# Do you have experience with professional advisors taking care of you?



## Christof (Apr 22, 2015)

Hello

I recently got ill and can not go walk any more nor leave my house , so I have a hard time taking care of daily tasks. A friend of mine was in a similar situation and used a service where one can calls a contact person who organizes critical services to get you through the day. He actually got meals delivered, his clothes washed, and a care worker helped 2 hours a day. Now I am considering to use a similar service but am afraid of letting a company arrange this. Does anyone have experience with this? And if so, would you advise me to do it as well?

Thank you

Christof


----------



## applecruncher (Apr 22, 2015)

Hi, sorry about your illness and situation.

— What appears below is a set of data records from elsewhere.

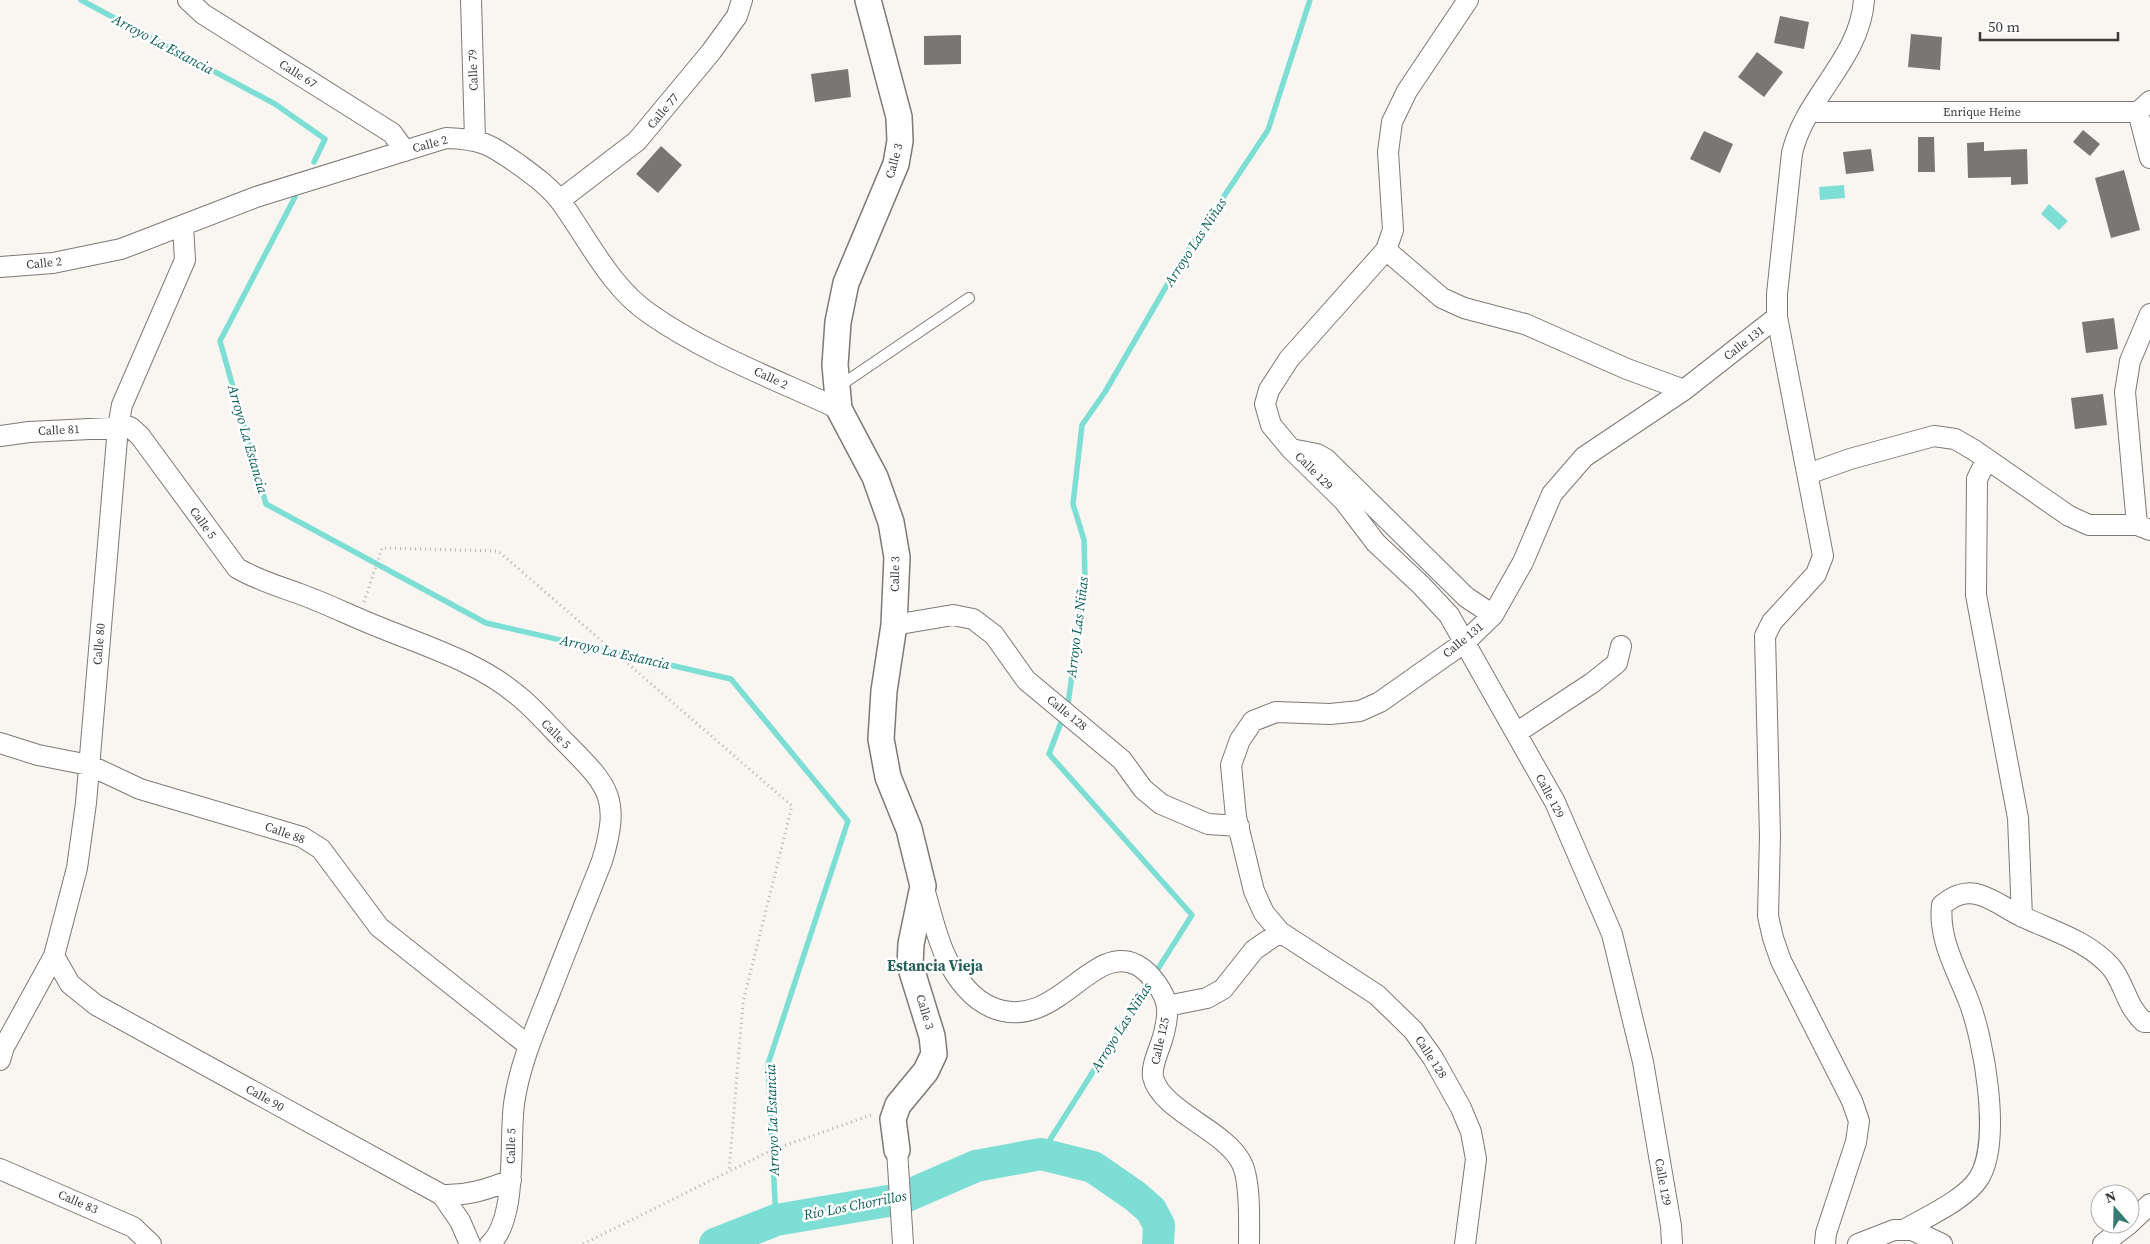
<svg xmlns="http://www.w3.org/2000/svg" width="2150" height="1244" font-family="'Source Serif 4',serif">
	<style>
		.water { fill: #7cded4 }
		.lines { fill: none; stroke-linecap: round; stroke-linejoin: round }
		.stream { stroke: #7cded4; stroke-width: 5.5 }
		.river { stroke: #7cded4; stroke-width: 32 }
		.building { fill: #7a7673 }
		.service-casing { stroke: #7d7976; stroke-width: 12 }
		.minor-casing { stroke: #7d7976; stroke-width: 22 }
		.tertiary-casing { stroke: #7d7976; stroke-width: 28 }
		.path { stroke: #b3b0ad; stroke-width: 3; stroke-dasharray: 1 4; stroke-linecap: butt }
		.service { stroke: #fff; stroke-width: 10 }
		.minor { stroke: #fff; stroke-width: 20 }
		.tertiary { stroke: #fff; stroke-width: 25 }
		.labels { text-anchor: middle; stroke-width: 5; stroke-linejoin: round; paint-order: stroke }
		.street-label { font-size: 12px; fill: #3d3c3a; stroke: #fff }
		.water-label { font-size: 14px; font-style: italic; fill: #075f58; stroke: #fff }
		.quarter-label { font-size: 15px; font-weight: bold; fill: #275f5a; stroke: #fff }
	</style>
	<rect width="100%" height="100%" fill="#f9f5f1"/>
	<path class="water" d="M 1844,185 L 1845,198 L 1820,200 L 1819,187 Z
		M 2049,204 L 2068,221 L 2059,230 L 2041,214 Z"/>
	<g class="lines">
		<path class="stream" d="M 81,0 L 275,104 L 325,139 L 314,162
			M 295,197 L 220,341 L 266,504 L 486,623 L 731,679 L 848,821 L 768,1064 L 776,1220
			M 1041,1154 L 1192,915 L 1049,754 L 1068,704 L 1085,580 L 1084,540 L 1073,504 L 1082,425 L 1105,392 L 1181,261 L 1268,130 L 1310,0"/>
		<path class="river" d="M 715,1244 L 776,1220 L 900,1199 L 976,1166 L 1041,1154 L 1093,1167 L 1135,1196 L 1151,1210 L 1159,1225 L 1158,1244"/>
	</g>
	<path class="building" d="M 1780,16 L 1809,22 L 1804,49 L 1774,43 Z
		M 1911,34 L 1942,37 L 1940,70 L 1908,67 Z
		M 961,35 L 961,64 L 924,65 L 924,36 Z
		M 1757,52 L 1783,72 L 1764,97 L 1738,77 Z
		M 848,69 L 851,97 L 815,102 L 811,74 Z
		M 2083,130 L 2100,144 L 2090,156 L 2073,142 Z
		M 1704,131 L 1733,144 L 1720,173 L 1690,159 Z
		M 1918,137 L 1934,137 L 1935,172 L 1918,172 Z
		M 1984,142 L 1984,151 L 2027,149 L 2028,184 L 2011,185 L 2011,177 L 1968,178 L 1967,143 Z
		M 661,146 L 682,165 L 658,193 L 636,174 Z
		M 1871,149 L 1874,171 L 1846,174 L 1843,152 Z
		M 2124,170 L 2140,230 L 2111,238 L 2095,178 Z
		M 2114,318 L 2118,349 L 2086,353 L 2082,322 Z
		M 2103,394 L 2107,425 L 2075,429 L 2071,398 Z"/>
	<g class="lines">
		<defs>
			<path id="service" d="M 838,387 L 969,298"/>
			<path id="minor" d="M 188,0 L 203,14 L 392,133 L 405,151
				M 471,0 L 475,139
				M 1468,0 L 1407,91 L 1392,122 L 1388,152 L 1393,230 L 1386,250 L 1289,359 L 1269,390 L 1265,404 L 1271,425 L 1291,449 L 1344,501 L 1376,543 L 1421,585 L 1449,615 L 1555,802 L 1612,934 L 1643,1062 L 1671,1226 L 1672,1244
				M 1810,112 L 2138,112 L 2150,101
				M 2138,112 L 2150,158
				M 560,200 L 637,141 L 711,52 L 737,16 L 742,0
				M 1386,250 L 1442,298 L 1464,308 L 1525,324 L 1627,369 L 1684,390
				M 0,267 L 53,263 L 121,249 L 256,197 L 446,138 C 481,139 490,144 518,164 C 533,175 550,187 561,202 C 588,239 610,287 650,314 C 707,354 775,379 839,409
				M 0,436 L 29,432 L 130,427 L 140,436 L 237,568 C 257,580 278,586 300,594 C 328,604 355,618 384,629 C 428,647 479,663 516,694 C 533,707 547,724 562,739 C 607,785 622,795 602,861 C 585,904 567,948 550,992 C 536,1027 519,1066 514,1104 C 509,1141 518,1218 490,1244
				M 1291,449 L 1317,454 L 1326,459 L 1466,597 L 1493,615
				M 1987,459 L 1977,479 L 1976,595 L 2018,818 L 2022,917
				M 1808,474 L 1850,459 L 1934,436 L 1955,439 L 1974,450 L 2069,516 L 2089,525 L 2137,525 L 2150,530
				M 2137,525 L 2125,392 L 2130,361 L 2150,314
				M 894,625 L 953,615 L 973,619 L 994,635 L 1026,680 L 1122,760 L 1143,789 L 1161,804 L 1208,824 L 1239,826
				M 1516,733 L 1592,683 L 1617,663 L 1621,646
				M 0,743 L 38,755 L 89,765 L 140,789 L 302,837 L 321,849 L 379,927 L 529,1046
				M 923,886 C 931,910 936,939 948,961 C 957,979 972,999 991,1007 C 1055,1035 1091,941 1137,965 C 1150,972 1165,992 1167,1007 C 1168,1016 1165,1031 1162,1040 C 1159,1050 1151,1066 1153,1077 C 1161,1111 1225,1130 1241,1162 C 1251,1179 1249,1224 1249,1244
				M 54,956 L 70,984 L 96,1005 L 442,1195 L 460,1221 L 470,1244
				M 1167,1006 L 1207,998 L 1223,989 L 1254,950 L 1280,932
				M 0,1060 L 4,1047 L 54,956 L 77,868 L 86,803 L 118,427 L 122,405 L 185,260 L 183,226
				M 897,1150 L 903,1244
				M 0,1169 L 133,1227 L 151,1244
				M 442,1195 C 468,1196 488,1189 511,1180
				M 2130,1223 L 2150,1204
				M 1904,1230 C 1926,1217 1965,1200 1979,1178 C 2002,1141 1984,1039 1968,999 C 1956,969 1938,938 1942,905 C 1953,896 1965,890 1980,895 C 1994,899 2008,910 2021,916 C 2052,931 2087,940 2111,967 C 2125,984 2126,1006 2144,1022 L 2150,1022
				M 1465,1244 L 1476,1159 L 1471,1132 L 1461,1108 L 1433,1058 L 1413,1030 L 1377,995 L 1280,932 L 1264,913 L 1254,891 L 1236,817 L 1231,765 L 1240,740 L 1253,721 L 1276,712 L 1330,714 L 1360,711 L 1380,702 L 1465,642 L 1493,615 L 1523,562 L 1552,494 L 1584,457 L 1684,390 L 1777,317
				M 1825,1244 L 1826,1233 L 1856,1142 L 1859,1121 L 1852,1101 L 1781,961 L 1773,938 L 1768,916 L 1770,836 L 1765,636 L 1772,622 L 1816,574 L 1823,556 L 1777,317 L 1777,294 L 1792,153 C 1805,97 1860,59 1864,0
				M 1858,1244 L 1894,1230 L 1912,1230 L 1942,1244
				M 2103,1244 L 2129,1224"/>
			<path id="tertiary" d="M 868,0 L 899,117 L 900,141 L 896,164 L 846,283 L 838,322 L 835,365 L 839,409 L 875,477 L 891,522 L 897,557 L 894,625 L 884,691 L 881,739 L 888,777 L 909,829 L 923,886 L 911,944 L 910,965 L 932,1036 L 934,1054 L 926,1071 L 898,1105 L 893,1119 L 897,1150"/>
		</defs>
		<use href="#service" class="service-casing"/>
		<use href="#minor" class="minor-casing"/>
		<use href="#tertiary" class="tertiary-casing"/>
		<path class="path" d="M 364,602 L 382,548 L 498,551 L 792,806 L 743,1002 L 729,1171
			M 583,1244 L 772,1150 L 874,1114"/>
		<use href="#service" class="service"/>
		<use href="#minor" class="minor"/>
		<use href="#tertiary" class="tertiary"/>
	</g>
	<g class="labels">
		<g class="street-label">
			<text transform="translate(473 70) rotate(-92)" y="4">Calle 79</text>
			<text transform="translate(298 74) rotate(32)" y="4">Calle 67</text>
			<text transform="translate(663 111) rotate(-50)" y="4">Calle 77</text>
			<text x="1982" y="116">Enrique Heine</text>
			<text transform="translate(430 144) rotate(-15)" y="4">Calle 2</text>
			<text transform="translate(894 161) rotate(-75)" y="4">Calle 3</text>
			<text transform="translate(44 263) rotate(-6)" y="4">Calle 2</text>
			<text transform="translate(1744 343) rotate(-38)" y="4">Calle 131</text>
			<text transform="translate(771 378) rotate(25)" y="4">Calle 2</text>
			<text transform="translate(59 430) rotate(-3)" y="4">Calle 81</text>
			<text transform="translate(1314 471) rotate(45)" y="4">Calle 129</text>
			<text transform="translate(203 523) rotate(54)" y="4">Calle 5</text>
			<text transform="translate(895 574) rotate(-89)" y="4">Calle 3</text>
			<text transform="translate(1463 640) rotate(-39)" y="4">Calle 131</text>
			<text transform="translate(99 644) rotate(-85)" y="4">Calle 80</text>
			<text transform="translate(1067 713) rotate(39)" y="4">Calle 128</text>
			<text transform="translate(556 734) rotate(45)" y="4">Calle 5</text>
			<text transform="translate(1550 796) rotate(62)" y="4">Calle 129</text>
			<text transform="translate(285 833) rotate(20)" y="4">Calle 88</text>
			<text transform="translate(925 1012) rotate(73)" y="4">Calle 3</text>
			<text transform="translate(1160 1041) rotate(-78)" y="4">Calle 125</text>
			<text transform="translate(1431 1057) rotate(57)" y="4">Calle 128</text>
			<text transform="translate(265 1098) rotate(29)" y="4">Calle 90</text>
			<text transform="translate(511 1146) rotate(-89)" y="4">Calle 5</text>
			<text transform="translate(1663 1182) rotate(80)" y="4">Calle 129</text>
			<text transform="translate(78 1202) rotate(23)" y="4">Calle 83</text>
		</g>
		<g class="water-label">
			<text transform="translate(163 44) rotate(28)" y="5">Arroyo La Estancia</text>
			<text transform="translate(1195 242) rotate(-57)" y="5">Arroyo Las Niñas</text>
			<text transform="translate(248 439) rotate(74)" y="5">Arroyo La Estancia</text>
			<text transform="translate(1077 627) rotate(-83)" y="5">Arroyo Las Niñas</text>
			<text transform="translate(615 652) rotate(13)" y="5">Arroyo La Estancia</text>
			<text transform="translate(1121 1027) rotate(-58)" y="5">Arroyo Las Niñas</text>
			<text transform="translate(772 1120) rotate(-92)" y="5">Arroyo La Estancia</text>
			<text transform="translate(855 1205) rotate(-11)" y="5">Río Los Chorrillos</text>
		</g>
		<g class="quarter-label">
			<text x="935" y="971">Estancia Vieja</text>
		</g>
	</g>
	<g transform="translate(2115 1209) rotate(340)"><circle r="24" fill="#ffffff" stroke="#b1b1b0"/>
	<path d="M0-4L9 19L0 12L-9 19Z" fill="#347b74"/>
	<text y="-8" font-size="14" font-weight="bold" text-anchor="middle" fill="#3d3c3a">N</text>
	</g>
	<path d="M1980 32v8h138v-8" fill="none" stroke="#3d3c3a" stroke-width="2.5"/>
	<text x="1988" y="32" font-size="15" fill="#3d3c3a" stroke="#ffffff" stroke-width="4" paint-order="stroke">50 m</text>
</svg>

I don’t know where you are, but I do know of places that provide the services you describe.  If you’re in the US, check with your state/county Department of Aging.  They contract with providers of various services (but they’re not called professional advisors).


----------



## Christof (Apr 22, 2015)

I am actually in the UK


----------



## Cookie (Apr 22, 2015)

I volunteer for a senior support organization here in Canada. They offer services such as homemaking, caregiving, social, counselling and many other services.  It is funded by the provincial government here and free to the clients, although certain services have a fee.  There must be something similar in the UK, if you google seniors support services or something like that.  Maybe our UK members can offer some suggestions?


----------



## Christof (Apr 22, 2015)

So if you faced a similar situations as I am now, how did you decide whether to go for external support and if you take it from government aid? I could also ask my sun, but it would impose a lot of work on him.


----------



## Cookie (Apr 22, 2015)

I would refer to the government for information regarding resources, see my previous post.


----------